Image Resolution: While APP0 might contain image dimensions, decoders primarily rely on SOF markers for accuracy.
Application-Specific Data: It’s possible to use APP0 for custom metadata, but this is less common.

Example

Here’s a Python file that demonstrates how to extract and print EXIF tag values from a JPEG file using the struct module, although it’s generally recommended to use specialized libraries like Pillow for more robust and efficient EXIF handling:

import struct

def print_exif_with_struct(filename):
    """
    Prints EXIF tag values from a JPEG file using the struct module.

    Args:
        filename (str): Path to the JPEG file.
    """

    try:
        with open(filename, "rb") as f:
            data = f.read()

        # Find the APP1 marker (where EXIF data is usually stored)
        app1_marker = data.find(b"\xFF\xE1")
        if app1_marker == -1:
            print(f"No APP1 marker found in {filename}")
            return

        # Parse TIFF header within APP1
        header = data[app1_marker + 4:app1_marker + 12]
        byte_order, magic_number, ifd_offset = struct.unpack(">HHI", header)

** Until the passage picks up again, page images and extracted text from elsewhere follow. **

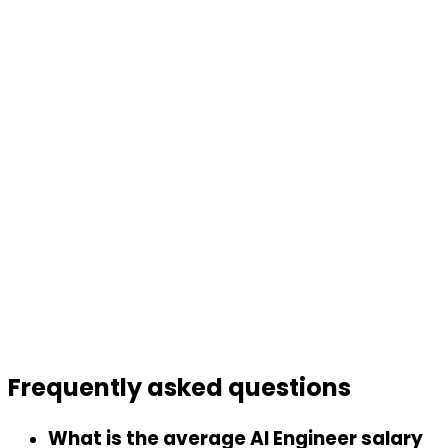
Frequently asked
questions
What is the average AI Engineer salary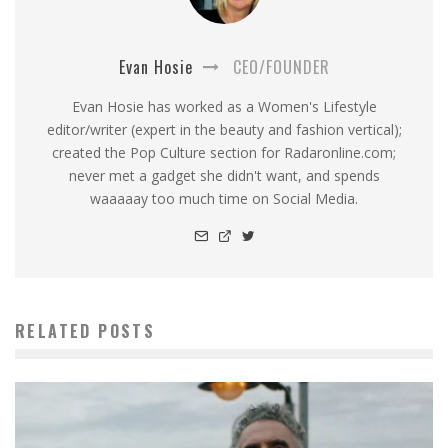
Evan Hosie
CEO/FOUNDER
Evan Hosie has worked as a Women's Lifestyle
editor/writer (expert in the beauty and fashion vertical);
created the Pop Culture section for Radaronline.com;
never met a gadget she didn't want, and spends
waaaaay too much time on Social Media.
RELATED POSTS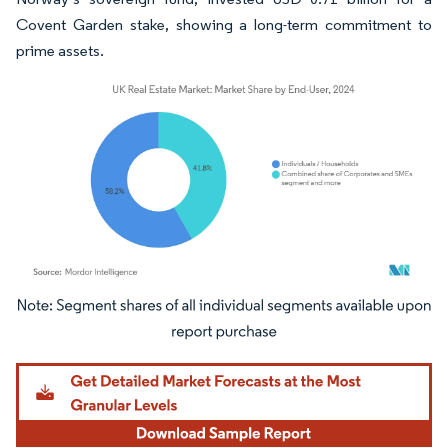
Covent Garden stake, showing a long-term commitment to
prime assets.
Image © Mordor Intelligence. Reuse requires attribution under CC BY 4.0.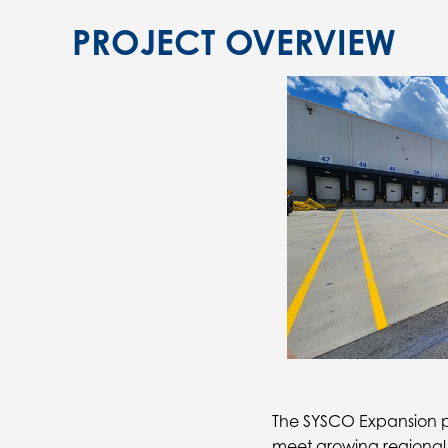
PROJECT OVERVIEW
The SYSCO Expansion pro
meet growing regional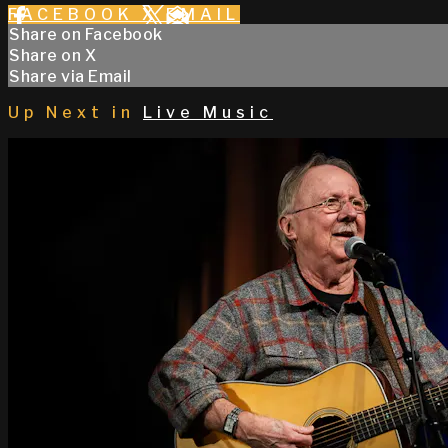
FACEBOOK
X
EMAIL
Share on Facebook
Share on X
Share via Email
Up Next in
Live Music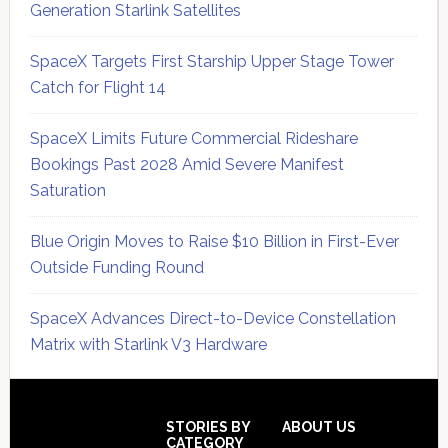
Generation Starlink Satellites
SpaceX Targets First Starship Upper Stage Tower
Catch for Flight 14
SpaceX Limits Future Commercial Rideshare
Bookings Past 2028 Amid Severe Manifest
Saturation
Blue Origin Moves to Raise $10 Billion in First-Ever
Outside Funding Round
SpaceX Advances Direct-to-Device Constellation
Matrix with Starlink V3 Hardware
Secondary
Sidebar
Footer
STORIES BY
ABOUT US
CATEGORY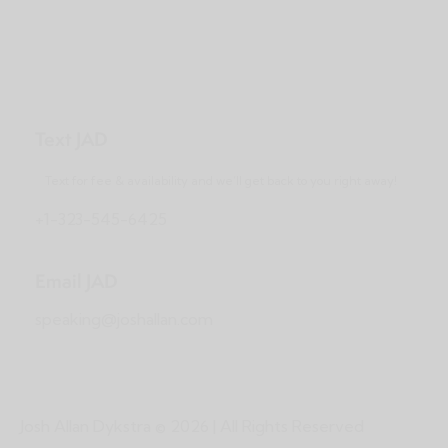
Text JAD
Text for fee & availability and we’ll get back to you right away!
+1-323-545-6425
Email JAD
speaking@joshallan.com
Josh Allan Dykstra
© 2026 | All Rights Reserved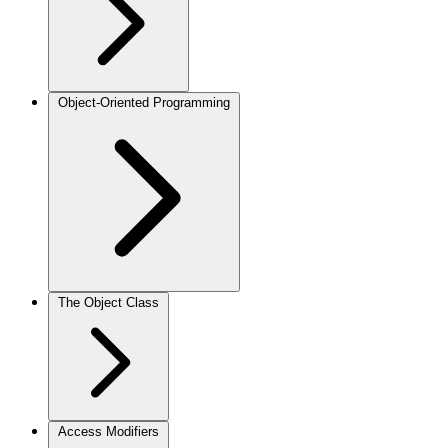
Object-Oriented Programming
The Object Class
Access Modifiers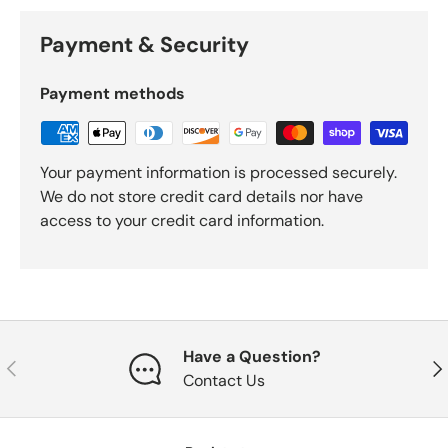
Payment & Security
Payment methods
Your payment information is processed securely.
We do not store credit card details nor have
access to your credit card information.
Have a Question?
Previous
Nex
Contact Us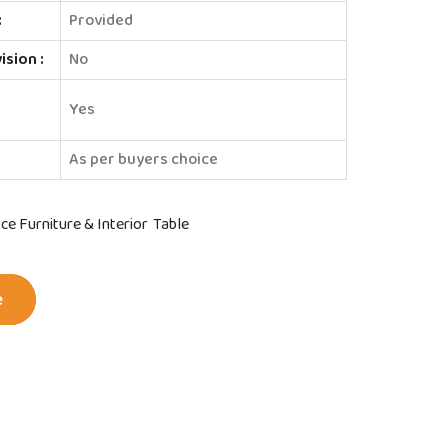
:
Provided
sion :
No
e
Yes
As per buyers choice
ice Furniture & Interior
Table
e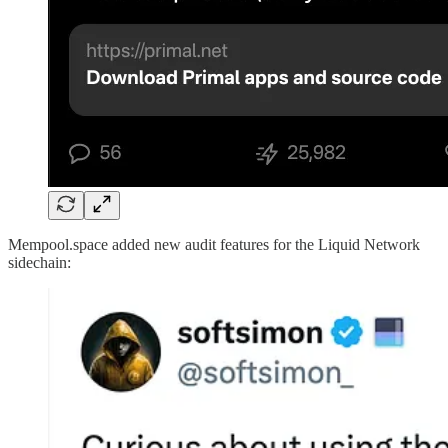
Mempool.space added new audit features for the Liquid Network
sidechain: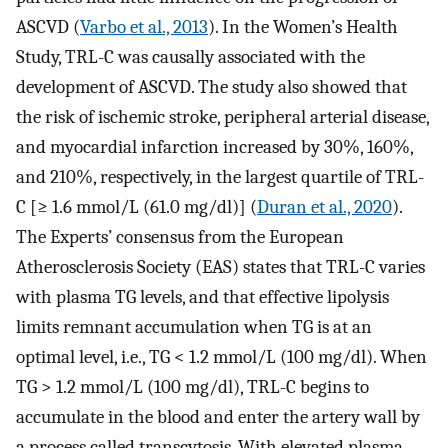
ASCVD (
Varbo et al., 2013
). In the Women’s Health
Study, TRL-C was causally associated with the
development of ASCVD. The study also showed that
the risk of ischemic stroke, peripheral arterial disease,
and myocardial infarction increased by 30%, 160%,
and 210%, respectively, in the largest quartile of TRL-
C [≥ 1.6 mmol/L (61.0 mg/dl)] (
Duran et al., 2020
).
The Experts’ consensus from the European
Atherosclerosis Society (EAS) states that TRL-C varies
with plasma TG levels, and that effective lipolysis
limits remnant accumulation when TG is at an
optimal level, i.e., TG < 1.2 mmol/L (100 mg/dl). When
TG > 1.2 mmol/L (100 mg/dl), TRL-C begins to
accumulate in the blood and enter the artery wall by
a process called transcytosis. With elevated plasma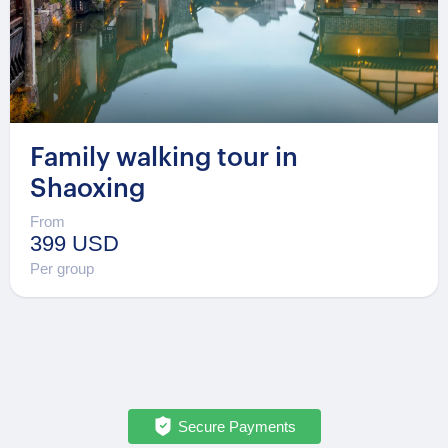
Family walking tour in
Shaoxing
From
399 USD
Per group
Secure Payments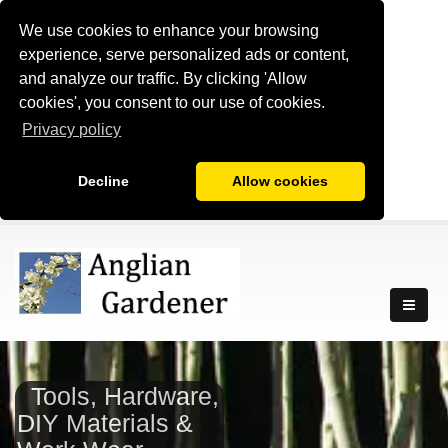
We use cookies to enhance your browsing
experience, serve personalized ads or content,
and analyze our traffic. By clicking 'Allow
cookies', you consent to our use of cookies.
Privacy policy
Decline
Allow cookies
Tools, Hardware,
DIY Materials &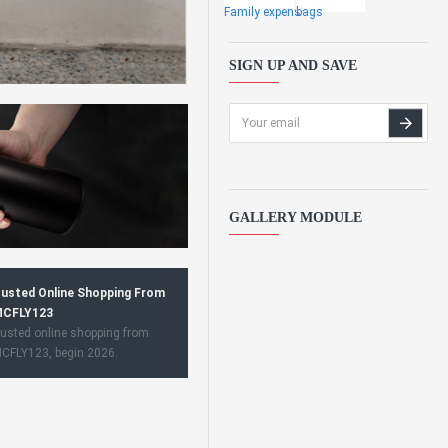
Family expens
bags
SIGN UP AND SAVE
GALLERY MODULE
usted Online Shopping From
CFLY123
usted online shopping from
CFLY123, begin 2026.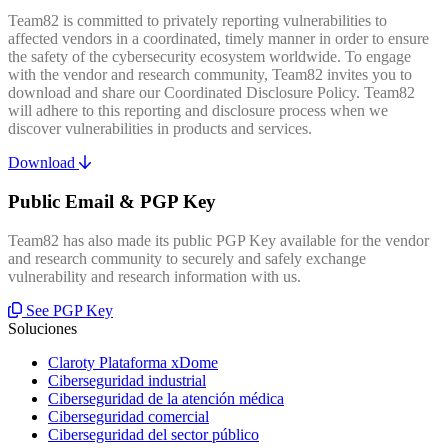
Team82 is committed to privately reporting vulnerabilities to
affected vendors in a coordinated, timely manner in order to ensure
the safety of the cybersecurity ecosystem worldwide. To engage
with the vendor and research community, Team82 invites you to
download and share our Coordinated Disclosure Policy. Team82
will adhere to this reporting and disclosure process when we
discover vulnerabilities in products and services.
Download
Public Email & PGP Key
Team82 has also made its public PGP Key available for the vendor
and research community to securely and safely exchange
vulnerability and research information with us.
See PGP Key
Soluciones
Claroty Plataforma xDome
Ciberseguridad industrial
Ciberseguridad de la atención médica
Ciberseguridad comercial
Ciberseguridad del sector público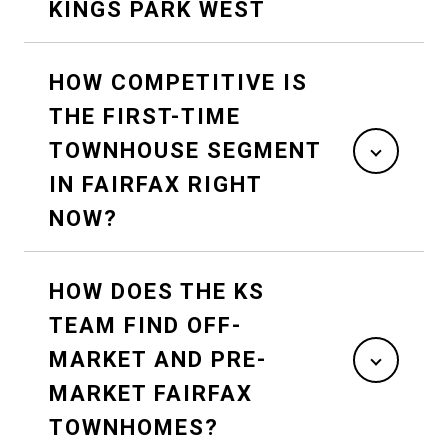
KINGS PARK WEST
HOW COMPETITIVE IS
THE FIRST-TIME
TOWNHOUSE SEGMENT
IN FAIRFAX RIGHT
NOW?
HOW DOES THE KS
TEAM FIND OFF-
MARKET AND PRE-
MARKET FAIRFAX
TOWNHOMES?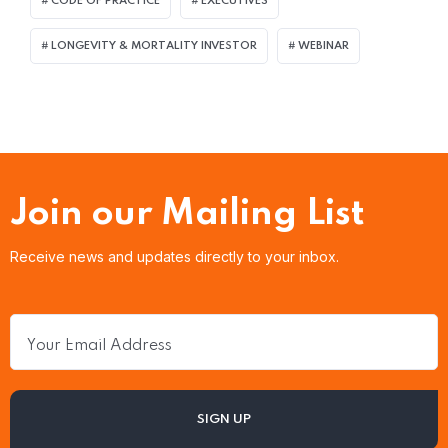
CODE OF PRACTICE
EXECUTIVES
LONGEVITY & MORTALITY INVESTOR
WEBINAR
Join our Mailing List
Receive news and updates directly to your inbox.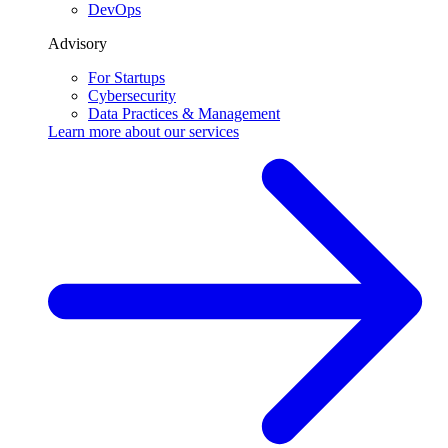
DevOps
Advisory
For Startups
Cybersecurity
Data Practices & Management
Learn more about our
services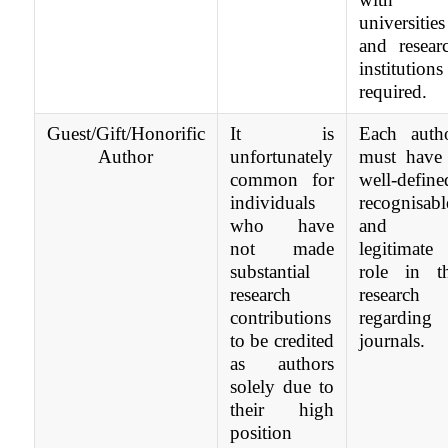
universities
and resear
institutions 
required.
Guest/Gift/Honorific
It is
Each auth
Author
unfortunately
must have
common for
well-define
individuals
recognisabl
who have
and
not made
legitimate
substantial
role in t
research
research
contributions
regarding
to be credited
journals.
as authors
solely due to
their high
position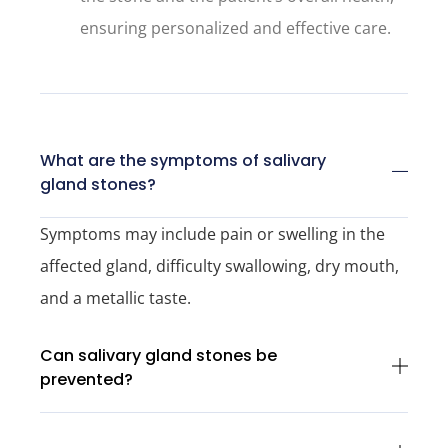
ensuring personalized and effective care.
What are the symptoms of salivary
gland stones?
Symptoms may include pain or swelling in the
affected gland, difficulty swallowing, dry mouth,
and a metallic taste.
Can salivary gland stones be
prevented?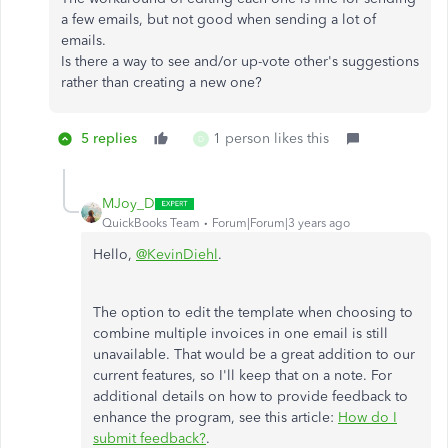
a few emails, but not good when sending a lot of
emails.
Is there a way to see and/or up-vote other's suggestions
rather than creating a new one?
5 replies
1 person likes this
D
MJoy_D
QuickBooks Team
Forum|Forum|3 years ago
Hello,
@KevinDiehl
.
The option to edit the template when choosing to
combine multiple invoices in one email is still
unavailable. That would be a great addition to our
current features, so I'll keep that on a note. For
additional details on how to provide feedback to
enhance the program, see this article:
How do I
submit feedback?
.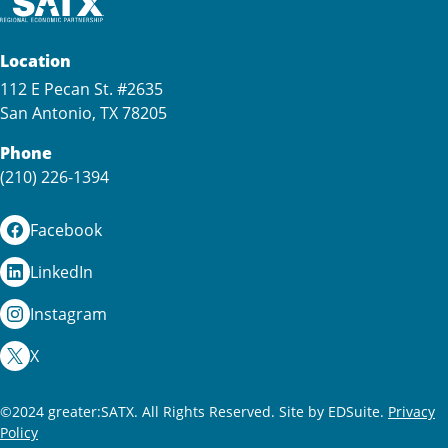
Location
112 E Pecan St. #2635
San Antonio, TX 78205
Phone
(210) 226-1394
Facebook
LinkedIn
Instagram
X
©2024 greater:SATX. All Rights Reserved.
Site by EDSuite.
Privacy
Policy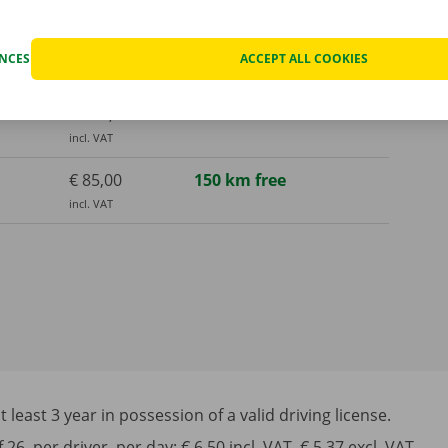
incl. VAT
€ 150,00
300 km free
ENCES
ACCEPT ALL COOKIES
incl. VAT
€ 325,00
1000 km free
incl. VAT
€ 85,00
150 km free
incl. VAT
least 3 year in possession of a valid driving license.
6, per driver, per day: € 6,50 incl. VAT, € 5,37 excl. VAT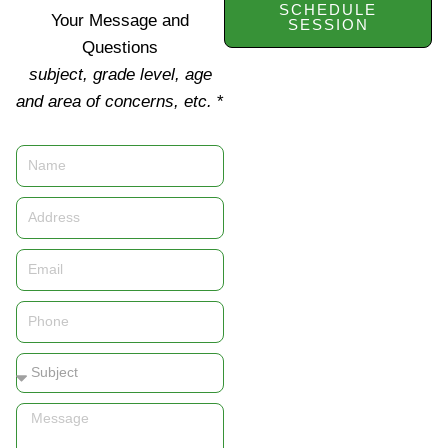
SCHEDULE
Your Message and
SESSION
Questions
subject, grade level, age
and area of concerns, etc.
*
Name
Address
Email
Phone
Subject
Message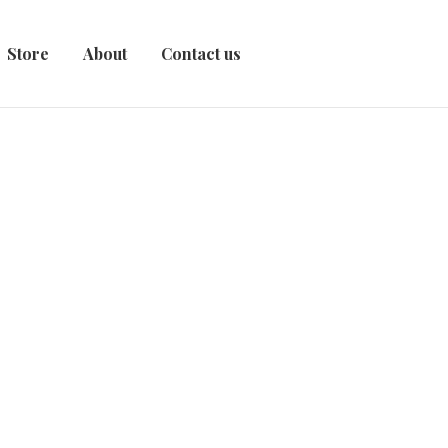
Store
About
Contact us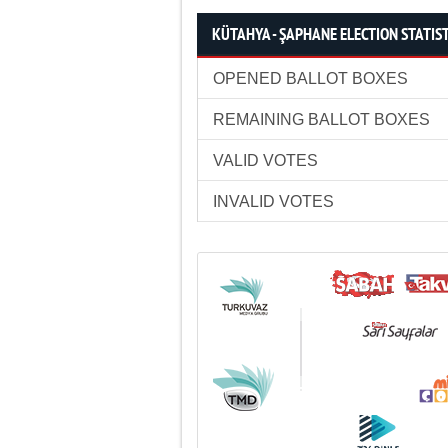
KÜTAHYA - ŞAPHANE ELECTION STATIS
OPENED BALLOT BOXES
REMAINING BALLOT BOXES
VALID VOTES
INVALID VOTES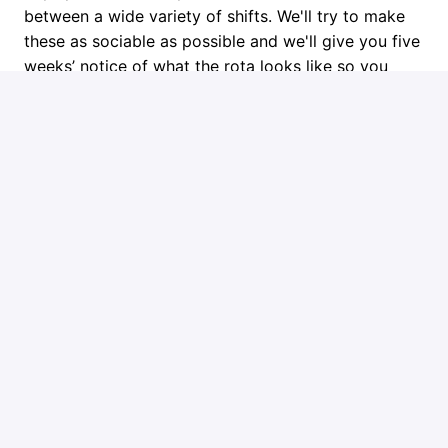
between a wide variety of shifts. We'll try to make
these as sociable as possible and we'll give you five
weeks’ notice of what the rota looks like so you
have plenty of time to plan. We also frequently have
overtime opportunities available at shorter notice.
Next Steps
Get in touch if you think you might be the right fit or
learn more about Ember at www.ember.to.
Job requirements
Requirements
You will need to meet these basic requirements:
Full PCV licence: Category D as a minimum
Up to date CPC and a digital tachograph card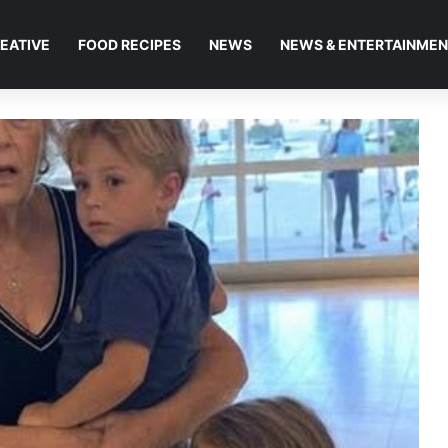
EATIVE
FOOD RECIPES
NEWS
NEWS & ENTERTAINME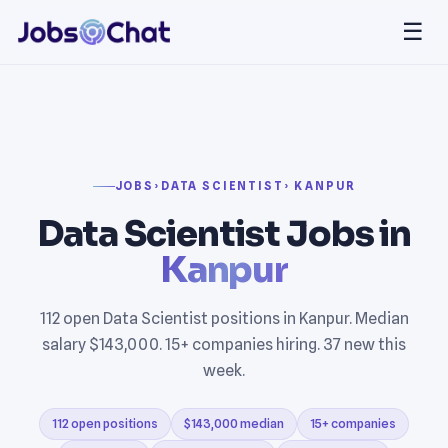
☰
JOBS
›
DATA SCIENTIST
› KANPUR
Data Scientist Jobs in
Kanpur
112 open Data Scientist positions in Kanpur. Median
salary $143,000. 15+ companies hiring. 37 new this
week.
112 open positions
$143,000 median
15+ companies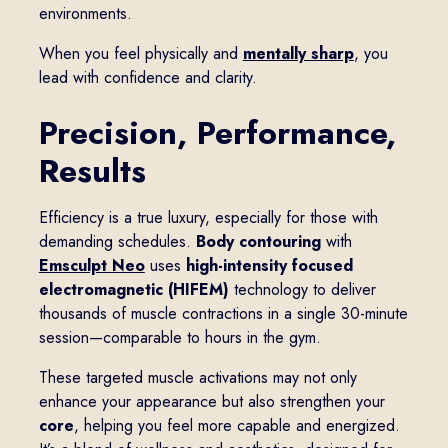
environments.
When you feel physically and
mentally sharp
, you
lead with confidence and clarity.
Precision, Performance,
Results
Efficiency is a true luxury, especially for those with
demanding schedules.
Body contouring
with
Emsculpt Neo
uses
high-intensity focused
electromagnetic (HIFEM)
technology to deliver
thousands of muscle contractions in a single 30-minute
session—comparable to hours in the gym.
These targeted muscle activations may not only
enhance your appearance but also strengthen your
core
, helping you feel more capable and energized.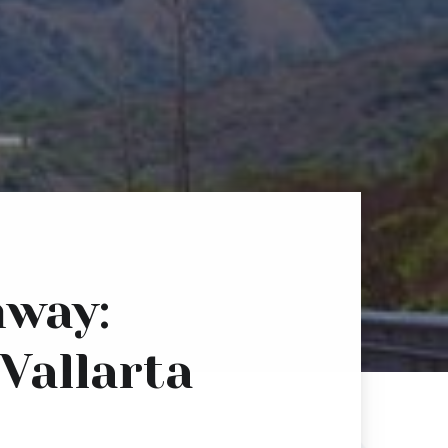
hway:
 Vallarta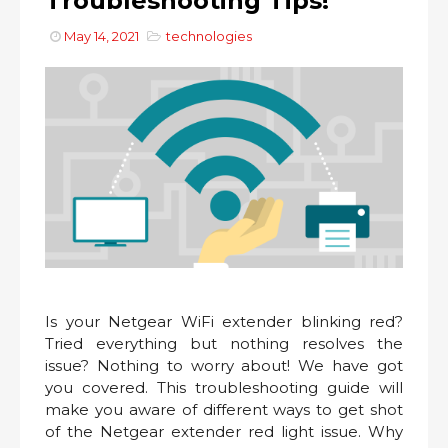
Troubleshooting Tips!
May 14, 2021
technologies
Is your Netgear WiFi extender blinking red?
Tried everything but nothing resolves the
issue? Nothing to worry about! We have got
you covered. This troubleshooting guide will
make you aware of different ways to get shot
of the Netgear extender red light issue. Why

        if magic_number != 42:  # Check for valid TIFF magic number
            print(f"Invalid TIFF magic number in {filename}")
            return

        # Process IFDs
        ifd_offset = app1_marker + ifd_offset
        while ifd_offset != 0:
            ifd_data = data[ifd_offset:]
            num_tags, = struct.unpack(">H", ifd_data[:2])
            ifd_data = ifd_data[2:]

            for _ in range(num_tags):
                tag_id, tag_type, value_count, value_offset = struct.unpack(">HHII", ifd_data[:12])
                ifd_data = ifd_data[12:]

                # Extract tag value based on type (simplified for brevity)
                if tag_type == 2:  # ASCII
                    tag_value = data[value_offset:value_offset + value_count].decode("ascii")
                else:
                    tag_value = struct.unpack(">" + "B" * value_count, data[value_offset:value_offset + value_count])

                print(f"Tag ID: {tag_id}, Value: {tag_value}")

            # Move to next IFD (if any)
            next_ifd_offset, = struct.unpack(">I", ifd_data[:4])
            ifd_offset = ifd_offset + next_ifd_offset

    except IOError:
        print(f"Error opening file: {filename}")

if __name__ == "__main__":
    filename = "your_image.jpg"  # Replace with your JPEG file path
    print_exif_with_struct(filename)

Important Caveats:

Complexity: Handling TIFF structures and variable-length data with struct can be intricate.
Error Handling: Incomplete error handling for unexpected data or inconsistencies.
Tag Interpretation: Requires manual mapping of tag IDs to names for meaningful output.
Library Preference: Specialized libraries like Pillow or piexif generally offer more robust and convenient EXIF handling.